SaaS has been hot for a while, now blistering

By October 10, 2012Exits

HR software business Workday has just upped the proposed share price in its coming IPO to $24-26, taking its valuation over $4bn. That’s 30x this years forecast revenues of $134m. Moreover, the company says in its filing that it has “a history of cumulative losses and we do not expect to be profitable for the foreseeable future”, and is proposing a two tier share structure that will leave the co-CEOs with control of the company.

This news prompted me to look at a couple of other SaaS businesses. Salesforce, the grand-daddy of the sector has a market cap of $21bn, which is 7.2x the revenue run-rate from the last quarter. Like Workday, Salesforce is loss making. Jive Software has a market cap of $875m, which is 8.1x the revenue run rate. Like Workday and Salesforce, Jive is loss making. Bazaar Voice has a market cap of $1.1bn, which is 7.6x the revenue run rate. Live the other companies, Bazaar Voice is loss making.

I looked at a list of other publicly traded SaaS companies which included Netsuite and Exact Target and the picture was pretty similar for every company I looked at.

It isn’t just the public markets that love SaaS companies. M&A has also been hot with Microsoft’s $1bn acquisition of Yammer, Oracle’s $1.9bn acquisition of Taleo and SAP’s $3.4bn acquisition of SuccessFactors standing out as landmark deals.

I know a few of these businesses and they have great products which deliver real value to their customers, combine that with strong growth and you have a recipe for building real value, which is why these companies are attracting such high valuations. That said, it is only when these companies translate revenues into profits that real value is created and until that happens there is more scope for downside than upside for these companies.
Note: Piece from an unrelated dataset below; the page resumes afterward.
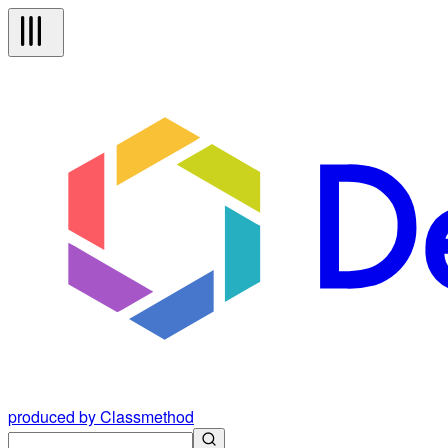
produced by Classmethod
If the Street does re-rate these companies there will be a knock-on negative effect on the exit environment for their smaller brethren.

  • I was going to post this link on your last post after reading both in quick succession, but it’s even more relevant to this post while noting the loss-making aspects of these SaaS businesses – I found the analysis of the so-called cash flow “trough” of SaaS models (pages 2-3 of the post below) particularly insightful and interesting reading within the context of how to assess SaaS businesses: – post by David Skok from Matrix Partners.

  • JElastic with Layershift UK as a provider is a Platform as a Service – something better and more advanced than AWS.
    We use them they are ubercool.

  • The Bill Gurley article linked to in the David Stok post explains the problems with LTV in more detail.